The bacterial strategy of open-bodied disregard for unity of self
as a reproductive method is also reflected in LaBruce's positioning
of himself as the surface through which industrial celebrity vectors
intersect, a strategy possibly best demonstrated in his explanation of
the genesis of his films: "I steal all my lines. There's no
copyright on good lines. When I used to direct my pornos, I'd steal
titles, chunks of dialogue, entire plots. Everything came from other
movies... Why? Because I'm busy. I have enough work to do without
thinking up a new idea for every movie I make... even talking to myself
is work." The virulence and thoroughness of his mutation is
confirmed in a scene where he wakes up, turns on the TV and effortlessly
voice-overs the lines of every Hollywood actress on every channel. Even
his demise at Googie's hands is genetically coded in celebrity
fashion: "I was playing Edie to her Viva. The future was the bottom
of the swimming pool. Grey Gardens awaited me."
LaBruce also constructs lists of queer references that operate like
strands of genetic code, to be incorporated into a new species. In a
segment where he considers gay celebrities who have died of AIDS,
wondering if he'll be next, he recites a list which is akin to oral
history but which is as deeply imbedded in us as DNA: "Fashion
victims Halston, Perry Ellis, Willie Smith, all of the actors from The
Boys in the Band... Denholm Elliot, Franklin Seals, Rock, Liberace,
Keith Herring, Robert Reed, Mapplethorpe, Anthony Perkins, Roy Cohn,
Nureyev, Freddie Mercury, Peter Allen, Foucault...." The list of
his porn titles is also evidence of recombinant processes, with famous
film titles recorded as queer: I am Curious Gay, Pay Him as He Lays,
Fugitive from a Gang Bang, Pretty in Porn, My Hustler-Myself, Ride Queer
Ride. And at the end of Super 8 1/2, as LaBruce's celebrity
strategy fails and he is confined to a straightjacket, he offers us a
tragic visual list, a recombined strand of queer DNA, derived entirely
from the preceding images: an archival sequence of stills of his many
selves as they transform, reshape and recombine through their various
porn roles.
True to his objectives articulated as Bryan Bruce over seven years
ago, LaBruce has pried open the closet of art and given us an
ultra-contemporary and hilarious porn fest. Super 8 1/2 succeeds in
resituating the complexities of porn and celebrity, sex and structure,
real life and "role" life, and the recombinant self in a
public space which is not coded exclusively as an art site or as a porn
site, and in doing so maps a new territory of mediated queer space.
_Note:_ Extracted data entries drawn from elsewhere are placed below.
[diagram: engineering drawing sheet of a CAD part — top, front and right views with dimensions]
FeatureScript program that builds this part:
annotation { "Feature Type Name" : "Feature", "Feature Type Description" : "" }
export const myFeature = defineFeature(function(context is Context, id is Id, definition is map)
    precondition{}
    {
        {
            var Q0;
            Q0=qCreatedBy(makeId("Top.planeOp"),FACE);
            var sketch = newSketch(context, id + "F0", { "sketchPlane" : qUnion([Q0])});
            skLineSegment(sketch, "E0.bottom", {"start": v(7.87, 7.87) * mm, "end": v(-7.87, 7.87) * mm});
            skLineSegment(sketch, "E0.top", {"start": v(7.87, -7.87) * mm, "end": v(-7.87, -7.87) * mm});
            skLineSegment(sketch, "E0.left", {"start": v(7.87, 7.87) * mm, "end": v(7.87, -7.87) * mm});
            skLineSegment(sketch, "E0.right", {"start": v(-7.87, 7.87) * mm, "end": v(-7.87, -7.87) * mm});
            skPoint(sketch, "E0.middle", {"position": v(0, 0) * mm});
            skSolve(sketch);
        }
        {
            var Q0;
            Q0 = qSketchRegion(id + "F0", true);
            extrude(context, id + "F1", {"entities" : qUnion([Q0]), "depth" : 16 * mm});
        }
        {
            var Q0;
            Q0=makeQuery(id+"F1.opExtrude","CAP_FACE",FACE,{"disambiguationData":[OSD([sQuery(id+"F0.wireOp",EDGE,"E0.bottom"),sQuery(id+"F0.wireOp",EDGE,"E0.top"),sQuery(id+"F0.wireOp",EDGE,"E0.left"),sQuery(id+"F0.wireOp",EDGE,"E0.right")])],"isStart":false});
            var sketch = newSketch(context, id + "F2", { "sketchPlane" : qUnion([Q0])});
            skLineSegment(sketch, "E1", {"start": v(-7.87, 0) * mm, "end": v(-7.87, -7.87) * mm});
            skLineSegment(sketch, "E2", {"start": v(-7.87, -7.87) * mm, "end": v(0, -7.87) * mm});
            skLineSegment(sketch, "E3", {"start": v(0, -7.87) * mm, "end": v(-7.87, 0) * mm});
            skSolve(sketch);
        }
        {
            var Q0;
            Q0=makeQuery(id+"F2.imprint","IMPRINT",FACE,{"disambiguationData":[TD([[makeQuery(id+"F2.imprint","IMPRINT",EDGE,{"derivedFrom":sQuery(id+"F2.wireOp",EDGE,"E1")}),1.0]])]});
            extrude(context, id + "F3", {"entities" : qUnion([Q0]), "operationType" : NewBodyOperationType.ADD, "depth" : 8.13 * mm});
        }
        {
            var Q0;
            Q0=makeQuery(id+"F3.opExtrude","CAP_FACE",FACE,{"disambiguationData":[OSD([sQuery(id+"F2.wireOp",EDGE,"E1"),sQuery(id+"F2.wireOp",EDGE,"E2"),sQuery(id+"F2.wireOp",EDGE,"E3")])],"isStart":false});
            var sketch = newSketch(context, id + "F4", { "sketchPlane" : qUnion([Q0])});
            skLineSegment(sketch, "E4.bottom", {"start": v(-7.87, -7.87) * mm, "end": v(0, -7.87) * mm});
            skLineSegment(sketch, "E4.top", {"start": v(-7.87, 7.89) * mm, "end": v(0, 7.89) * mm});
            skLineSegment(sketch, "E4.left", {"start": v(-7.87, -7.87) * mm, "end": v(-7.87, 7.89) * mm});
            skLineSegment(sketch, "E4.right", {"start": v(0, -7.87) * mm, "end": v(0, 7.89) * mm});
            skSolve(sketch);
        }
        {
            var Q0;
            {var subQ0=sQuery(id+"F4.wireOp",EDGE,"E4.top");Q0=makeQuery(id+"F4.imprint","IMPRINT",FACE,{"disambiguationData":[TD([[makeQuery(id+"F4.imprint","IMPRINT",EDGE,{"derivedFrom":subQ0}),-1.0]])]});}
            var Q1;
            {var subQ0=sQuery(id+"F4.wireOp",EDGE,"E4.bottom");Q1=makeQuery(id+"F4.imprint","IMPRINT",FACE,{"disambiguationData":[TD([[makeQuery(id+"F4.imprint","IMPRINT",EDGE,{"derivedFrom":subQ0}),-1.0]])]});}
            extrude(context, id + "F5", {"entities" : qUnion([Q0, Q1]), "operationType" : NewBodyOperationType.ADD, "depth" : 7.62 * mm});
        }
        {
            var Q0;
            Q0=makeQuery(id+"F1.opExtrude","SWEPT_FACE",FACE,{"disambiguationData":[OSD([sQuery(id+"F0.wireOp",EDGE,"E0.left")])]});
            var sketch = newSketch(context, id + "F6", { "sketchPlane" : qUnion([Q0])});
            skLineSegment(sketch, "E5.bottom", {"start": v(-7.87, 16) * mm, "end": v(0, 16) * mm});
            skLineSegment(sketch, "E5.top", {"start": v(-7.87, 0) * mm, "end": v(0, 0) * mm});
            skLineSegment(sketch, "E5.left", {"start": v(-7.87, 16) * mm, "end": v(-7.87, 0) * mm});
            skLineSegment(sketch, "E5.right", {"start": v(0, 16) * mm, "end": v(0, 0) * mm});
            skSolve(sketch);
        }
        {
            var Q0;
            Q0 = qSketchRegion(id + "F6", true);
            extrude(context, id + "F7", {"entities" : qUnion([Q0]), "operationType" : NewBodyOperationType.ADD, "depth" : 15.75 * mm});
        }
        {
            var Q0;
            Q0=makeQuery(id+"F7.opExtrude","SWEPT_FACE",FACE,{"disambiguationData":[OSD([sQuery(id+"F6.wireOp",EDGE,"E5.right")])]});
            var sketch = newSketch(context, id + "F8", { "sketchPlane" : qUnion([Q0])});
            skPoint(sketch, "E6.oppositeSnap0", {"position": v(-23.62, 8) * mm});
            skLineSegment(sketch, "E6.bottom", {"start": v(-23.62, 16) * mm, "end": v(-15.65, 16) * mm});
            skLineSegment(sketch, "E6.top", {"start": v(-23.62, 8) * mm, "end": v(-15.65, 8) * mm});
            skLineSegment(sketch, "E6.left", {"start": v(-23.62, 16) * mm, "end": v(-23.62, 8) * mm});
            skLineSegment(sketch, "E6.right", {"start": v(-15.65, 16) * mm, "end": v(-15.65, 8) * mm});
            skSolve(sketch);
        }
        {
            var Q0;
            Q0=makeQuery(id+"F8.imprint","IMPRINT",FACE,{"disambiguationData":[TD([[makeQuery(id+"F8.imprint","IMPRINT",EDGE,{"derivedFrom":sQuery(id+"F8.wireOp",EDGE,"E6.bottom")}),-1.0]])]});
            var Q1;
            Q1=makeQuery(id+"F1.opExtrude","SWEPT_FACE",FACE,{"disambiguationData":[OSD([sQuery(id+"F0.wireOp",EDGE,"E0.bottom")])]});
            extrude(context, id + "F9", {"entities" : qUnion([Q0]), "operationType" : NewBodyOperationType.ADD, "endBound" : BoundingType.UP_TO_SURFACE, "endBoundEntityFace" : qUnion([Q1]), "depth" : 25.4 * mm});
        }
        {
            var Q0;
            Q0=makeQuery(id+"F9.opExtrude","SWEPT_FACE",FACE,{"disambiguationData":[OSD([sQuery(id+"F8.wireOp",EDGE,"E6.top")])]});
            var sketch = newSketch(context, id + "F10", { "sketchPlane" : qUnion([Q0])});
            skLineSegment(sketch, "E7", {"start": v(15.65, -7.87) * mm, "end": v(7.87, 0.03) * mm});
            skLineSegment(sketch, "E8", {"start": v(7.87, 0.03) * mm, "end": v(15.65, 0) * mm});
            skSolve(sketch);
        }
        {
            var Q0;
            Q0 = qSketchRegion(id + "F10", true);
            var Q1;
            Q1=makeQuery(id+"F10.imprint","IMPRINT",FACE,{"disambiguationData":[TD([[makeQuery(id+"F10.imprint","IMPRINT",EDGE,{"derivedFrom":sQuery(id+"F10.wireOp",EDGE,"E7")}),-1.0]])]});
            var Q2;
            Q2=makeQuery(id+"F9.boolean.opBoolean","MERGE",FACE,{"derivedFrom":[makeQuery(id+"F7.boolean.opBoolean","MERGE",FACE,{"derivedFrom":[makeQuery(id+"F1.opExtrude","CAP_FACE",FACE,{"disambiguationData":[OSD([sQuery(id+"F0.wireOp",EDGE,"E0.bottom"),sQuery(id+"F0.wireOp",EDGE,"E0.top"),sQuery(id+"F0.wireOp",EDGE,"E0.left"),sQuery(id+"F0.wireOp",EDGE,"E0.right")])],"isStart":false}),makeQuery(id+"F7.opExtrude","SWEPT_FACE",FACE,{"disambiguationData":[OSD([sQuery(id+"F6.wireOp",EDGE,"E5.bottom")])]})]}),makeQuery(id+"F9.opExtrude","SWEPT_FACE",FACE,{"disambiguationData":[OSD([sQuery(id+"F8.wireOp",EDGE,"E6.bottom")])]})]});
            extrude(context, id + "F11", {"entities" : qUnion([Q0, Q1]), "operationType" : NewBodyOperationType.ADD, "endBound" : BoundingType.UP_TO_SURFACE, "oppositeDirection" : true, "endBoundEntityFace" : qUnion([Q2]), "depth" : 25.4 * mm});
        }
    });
However, despite the fact that Super 8 1/2 packed houses at the Toronto
International Film Festival and his appearance at screenings elicited
squeals of recognition and anticipation, LaBruce's film will most
likely not be readily accessible through conventional film distribution
and exhibition means. Ironically, its intentionally crude production
values and hardcore porn exile it from the commodity system it plays
off, confining it to its sources in the art and porn underground.
(1) Bryan Bruce, "Whipping It Up" in CineAction, Fall 87,
p.44.
(2) Iain Mitroff and Warren Bennis, The Unreality Industry. Oxford
University Press, 1993, p. 121.
(3) Samuel Delaney, The Mad Man, Richard Kasak Books, NY, 1994,
p.243.
(4) Dorion Sagan, "Metametazoa: Biology and Multiplicity"
in Incorporations, Zone 6. Urzone Inc, NY, 1992, p. 370.
(5) Ibid, p. 378.
All unreferenced quotes are from Super 8 1/2.